Better Than Expected Growth In China’s Manufacturing Activity For October, Shows A Private Survey


Despite the general slowdown in China’s economy, the country’s October factory activity had grown at the fastest rate since February of 2017, showed a private survey in the country.
According to a joint press release by Caixin and IHS Markit released on Friday, for the month of October, the value of the Caixin/Markit manufacturing Purchasing Managers’ Index (PMI) was at 51.7 as there was fast paced expansion in both production and new orders along with a “renewed increase in export business.”
For the month of September, the PMI number was expected to come in at 51.0 from 51.4 according to analysts polled by Reuters. Expansion is said to have occurred if the PMI readings are above 50 while contraction is said to have happened of the value is lower than 50.
“Both domestic and foreign demand improved substantially,” said Zhengsheng Zhong, director of macroeconomic analysis at Caixin subsidiary CEBM Group.
“The subindex for new orders stayed in positive territory and rose to the highest level since January 2013. The gauge for new export orders returned to expansionary territory and reached the highest point since February 2018, due likely to the U.S.′ move to exempt more than 400 types of Chinese products from additional tariffs,” Zhong wrote in the press release.

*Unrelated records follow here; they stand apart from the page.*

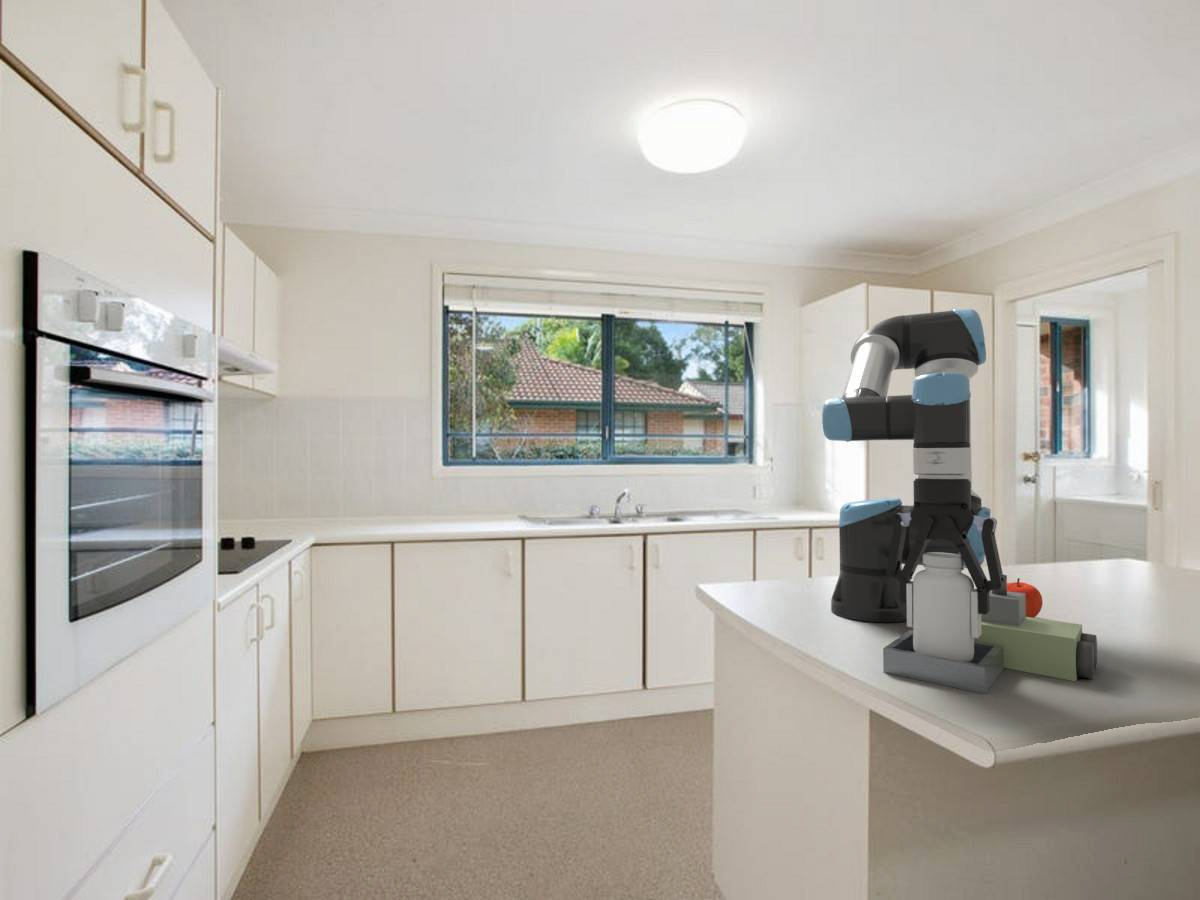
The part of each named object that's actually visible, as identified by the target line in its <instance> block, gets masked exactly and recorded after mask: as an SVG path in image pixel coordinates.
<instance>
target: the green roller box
mask: <svg viewBox="0 0 1200 900" xmlns="http://www.w3.org/2000/svg"><path fill="white" fill-rule="evenodd" d="M1003 577H1004V582H1005V583H1004V586H1002V587H1001V588H1000V589H995V590H990V593H989V601H990V602H989V603H990V605H989V606H990V610H989V612H988V613H987V614H986V615H985V614H981V624H982V634H981V635H980V636H979V637H978V638H974V641H976V642H982V643H988V644H994V645H1000V646H1003V656H1004V668H1005V669H1009V670H1015V671H1019V672H1023V673H1024V672H1025V673H1030V674H1035V675H1040V676H1045V677H1051V678H1056V679H1060V680H1067V681H1072V682H1077V680H1078V677H1079V678H1084V679H1089V680H1094V674H1095V670H1097V665H1098V637H1097V635H1096V634H1092V633H1086V632H1085V633H1084V632H1083V624H1080V623H1073V622H1065V621H1059V620H1052V619H1044V618H1037V617H1034V618H1031V617H1026V606H1025V593H1017V592H1008V591H1007V583H1008V575H1006V574H1003Z"/></svg>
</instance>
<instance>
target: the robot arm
mask: <svg viewBox="0 0 1200 900" xmlns="http://www.w3.org/2000/svg"><path fill="white" fill-rule="evenodd" d="M982 323H983V322H982V320H981V317H980V314H979V313H978V311H976V310H974V309H972V308H969V309H968V308H967V309H955V308H952V309H950V310H946V311H936V312H926V313H918V314H917V313H915V314H906V315H904V314H903V315H896V316H893V317H889V318H887V319H883V320H882V321H880V322H878V323H875V324H874V325H873V326H872V327H870V328H868V329H866V330H865V331H864V332H863V333H862V334H861V335H860V336H859V337H858V338H857V340H856V341H855V342H854V344H853V347H852V349H851V352H850V361H851V368H850V371H849V375H848V377H847V380H846V383H845V386H844V389H843V391H842V395H841V397H840V396H839V397H836V398H830V399H826V400H825V401H824V403H823V405H822V414H821V415H822V417H821V418H822V421H821V423H822V432H823V435H824V436H825V438H826V439H827V440H830V441H834V442H835V441H839V442H841V441H843V442H847V443H848V442H860V441H862V442H864V441H865V442H866V441H913V446H912V447H913V449H912V451H913V452H912V455H913V457H912V460H913V461H912V463H913V474H914V475H917V478H914V480H913V505H903V501H902V500H901V498H899V497H890V498H875V499H866V500H865V499H864V500H858V501H851V502H847V503H845V504H843V505H842V506H841V508H840V510H839V521H838V522H839V523H838V527H837V528H839V531H838V532H839V576H838V578H837V582H836V583H835V584H836V585H835V587H834V591H833V593H832V596H831V600H830V611H831V612H832V613H834V614H836V615H838V616H841V617H843V618H847V619H851V620H858V621H862V622H863V621H865V622H872V623H873V622H875V623H899V622H906V627H908V628H913V581H912V579H913V576H914V575H915V571H917V570H916V569H917V567H918V566H923V554H924V553H927V552H943V553H953V554H958V555H961V556H962V559H963V568H964V569H967V571H968V573H969V575H970V578H971V579H972V581H973V584H974V587H975V588H974V590H973V591H971V637H973V638H978V637H979V636H980V635H981V634H982V624H981V614H985V615H986V614H987V613H988V612H989V610H990V606H989V605H990V603H989V602H990V601H989V593H990V590H995V589H1000V588H1001V587H1002V586H1004V583H1005V582H1004V577H1003V575H1004V574H1003V570H1002V569H1003V568H1002V563H1001V559H1000V553H999V551H998V550H999V548H998V544H997V540H996V534H995V533H996V529H997V524H998V521H997V519H996V518H995V517H991V513H992V512H991V509H990V508H988V507H986V506H982V497H981V496H979V495H978V493H976V492H975V491H973V483H972V482H973V480H972V479H973V474H972V473H973V471H972V433H971V432H972V431H971V429H972V427H971V426H972V425H971V423H972V422H971V421H972V420H971V397H972V396H971V384H970V382H971V381H970V380H971V378H973V377H975V375H977V373H978V372H979V366H981V365H983V364H985V363H986V360H987V350H986V344H985V333H984V326H983V324H982ZM911 369H913V370H914V376H915V378H914V380H913V381H912V394H903V395H888V392H889V388H890V381H891V377H892V372H893V371H896V370H911ZM985 561H986V565H987V571H988V576H989V580H988V578H987V576H986V574H985V572H984V570H983V568H982V565H983V564H984V562H985Z"/></svg>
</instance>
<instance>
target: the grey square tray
mask: <svg viewBox="0 0 1200 900" xmlns="http://www.w3.org/2000/svg"><path fill="white" fill-rule="evenodd" d="M882 654H883V655H882V657H883V658H882V662H883V664H882V665H883V667H882V669H883V671H882V672H883V673H887V674H891V675H895V676H899V677H905V678H910V679H914V680H918V681H923V682H927V683H931V684H935V685H941V686H946V687H950V688H955V689H960V690H965V691H969V692H973V693H978V694H982V695H986V694H987V692H988V691H989V690H990V689H991V687H992V685H994V683H995V682H996V680H997V679H998V678H999V676H1000V675H1001V674H1002V672H1003V671H1004V670H1005V669H1004V656H1003V646H1000V645H994V644H988V643H982V642H976V641H974V657H973V659H972V660H971V661H969V662H962V661H957V660H952V659H947V658H941V657H936V656H931V655H926V654H921V653H916V652H915V651H914V647H913V629H909V630H908V631H907V632H905V633H903V634H901V636H899V637H898V638H896V639H895V640H893V641H892V642H890V643H888V644H887V645H885V646H884V647H883V649H882Z"/></svg>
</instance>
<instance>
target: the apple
mask: <svg viewBox="0 0 1200 900" xmlns="http://www.w3.org/2000/svg"><path fill="white" fill-rule="evenodd" d="M1020 581H1021V579H1020V577H1018V578H1017V581H1013V582H1007V591H1008V592H1017V593H1025V606H1026V617H1031V618H1037V616H1038V615H1039V614H1040V612H1041V610H1042V608H1043V602H1044V601H1043V596H1042V594H1041V592H1040V590H1039V589H1038V588H1037V587H1035V586H1034V585H1032V584H1028V583H1026V582H1022V581H1021V582H1020Z"/></svg>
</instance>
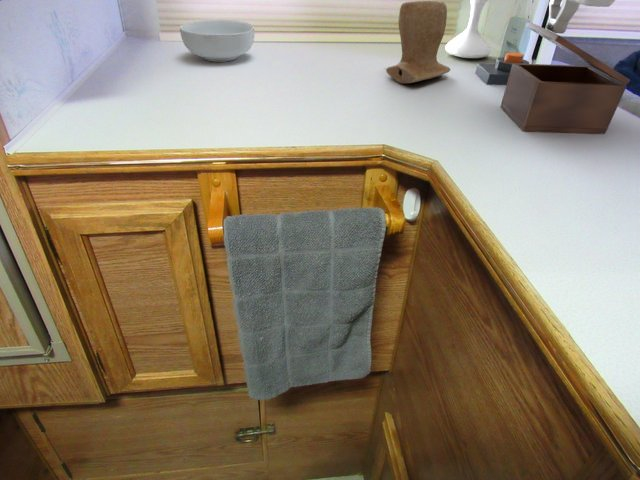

Zhong however said that “business confidence has been weak” because of a cautionary approach towards replenishing inventories even though the growth in the rate of new orders with companies was the fastest since the trade war with the United States had begun about 15 months ago. There was also a contraction in the labor market.
The official manufacturing data however was in stark contrast to the results of the private survey. According to the official survey that was released on Thursday, there was contraction in the factory activity in China for the sixth straight month for October. 
A large proportion of big businesses and state-owned enterprises are usually polled for the official PMI survey. However a greater mix of small- and medium-sized companies was included in the Caixin indicator.
Julian Evans-Pritchard, senior China economist at Capital Economics, who was skeptical about the data by the private survey, it is difficult to gauge how the Chinese economy performed at the start of fourth quarter in China because of the differences in the results of the official and private surveys.
“Historically, the Caixin index has been the more reliable guide to cyclical fluctuations in China’s economy ... On balance, it therefore seems most likely that growth continued to pick up last month,” Evans-Pritchard wrote in a note on Friday. “That said, we doubt that activity will be as strong as the Caixin index implies. One reason to be skeptical is that industrial metal prices have only seen very modest gains recently,” he added.
The manner in which businesses view the operating environment is reflected by the PMI. It also fives an initial glimpse into the state of an economy because those are typically among the first major economic indicators that are made public every month.